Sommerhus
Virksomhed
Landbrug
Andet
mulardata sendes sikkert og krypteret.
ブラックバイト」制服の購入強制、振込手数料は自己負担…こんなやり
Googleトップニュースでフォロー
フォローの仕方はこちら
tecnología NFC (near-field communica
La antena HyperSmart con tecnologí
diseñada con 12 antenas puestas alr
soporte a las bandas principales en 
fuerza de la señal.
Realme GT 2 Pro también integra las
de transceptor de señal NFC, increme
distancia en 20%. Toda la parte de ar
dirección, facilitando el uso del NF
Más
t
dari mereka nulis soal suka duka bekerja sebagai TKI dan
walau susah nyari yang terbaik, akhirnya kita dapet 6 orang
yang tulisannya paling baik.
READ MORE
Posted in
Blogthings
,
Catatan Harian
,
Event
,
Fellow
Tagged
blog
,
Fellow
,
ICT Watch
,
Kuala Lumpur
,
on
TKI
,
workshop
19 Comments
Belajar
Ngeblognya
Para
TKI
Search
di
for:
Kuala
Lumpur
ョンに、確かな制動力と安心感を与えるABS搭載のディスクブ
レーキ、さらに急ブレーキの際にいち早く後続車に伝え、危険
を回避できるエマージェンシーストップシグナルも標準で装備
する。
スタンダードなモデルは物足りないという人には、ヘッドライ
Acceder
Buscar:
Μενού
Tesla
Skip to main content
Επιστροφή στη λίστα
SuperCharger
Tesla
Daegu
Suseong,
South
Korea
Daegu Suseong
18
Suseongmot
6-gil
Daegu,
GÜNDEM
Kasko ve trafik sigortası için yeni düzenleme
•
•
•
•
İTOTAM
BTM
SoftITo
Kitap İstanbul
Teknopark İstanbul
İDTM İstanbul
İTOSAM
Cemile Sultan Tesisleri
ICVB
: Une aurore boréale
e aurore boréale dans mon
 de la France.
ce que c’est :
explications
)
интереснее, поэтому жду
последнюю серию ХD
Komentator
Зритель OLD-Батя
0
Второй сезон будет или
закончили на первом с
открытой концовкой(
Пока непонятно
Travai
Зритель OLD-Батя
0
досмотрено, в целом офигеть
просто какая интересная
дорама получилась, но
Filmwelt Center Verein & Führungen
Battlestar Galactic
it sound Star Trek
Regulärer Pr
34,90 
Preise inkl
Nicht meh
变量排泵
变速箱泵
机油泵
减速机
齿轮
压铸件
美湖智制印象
============
■ Problem requirements: Reproduce all of the lines above character for character, keeping their original order.

■ Expected output:
Sommerhus
Virksomhed
Landbrug
Andet
mulardata sendes sikkert og krypteret.
ブラックバイト」制服の購入強制、振込手数料は自己負担…こんなやり
Googleトップニュースでフォロー
フォローの仕方はこちら
tecnología NFC (near-field communica
La antena HyperSmart con tecnologí
diseñada con 12 antenas puestas alr
soporte a las bandas principales en 
fuerza de la señal.
Realme GT 2 Pro también integra las
de transceptor de señal NFC, increme
distancia en 20%. Toda la parte de ar
dirección, facilitando el uso del NF
Más
t
dari mereka nulis soal suka duka bekerja sebagai TKI dan
walau susah nyari yang terbaik, akhirnya kita dapet 6 orang
yang tulisannya paling baik.
READ MORE
Posted in
Blogthings
,
Catatan Harian
,
Event
,
Fellow
Tagged
blog
,
Fellow
,
ICT Watch
,
Kuala Lumpur
,
on
TKI
,
workshop
19 Comments
Belajar
Ngeblognya
Para
TKI
Search
di
for:
Kuala
Lumpur
ョンに、確かな制動力と安心感を与えるABS搭載のディスクブ
レーキ、さらに急ブレーキの際にいち早く後続車に伝え、危険
を回避できるエマージェンシーストップシグナルも標準で装備
する。
スタンダードなモデルは物足りないという人には、ヘッドライ
Acceder
Buscar:
Μενού
Tesla
Skip to main content
Επιστροφή στη λίστα
SuperCharger
Tesla
Daegu
Suseong,
South
Korea
Daegu Suseong
18
Suseongmot
6-gil
Daegu,
GÜNDEM
Kasko ve trafik sigortası için yeni düzenleme
•
•
•
•
İTOTAM
BTM
SoftITo
Kitap İstanbul
Teknopark İstanbul
İDTM İstanbul
İTOSAM
Cemile Sultan Tesisleri
ICVB
: Une aurore boréale
e aurore boréale dans mon
 de la France.
ce que c’est :
explications
)
интереснее, поэтому жду
последнюю серию ХD
Komentator
Зритель OLD-Батя
0
Второй сезон будет или
закончили на первом с
открытой концовкой(
Пока непонятно
Travai
Зритель OLD-Батя
0
досмотрено, в целом офигеть
просто какая интересная
дорама получилась, но
Filmwelt Center Verein & Führungen
Battlestar Galactic
it sound Star Trek
Regulärer Pr
34,90 
Preise inkl
Nicht meh
变量排泵
变速箱泵
机油泵
减速机
齿轮
压铸件
美湖智制印象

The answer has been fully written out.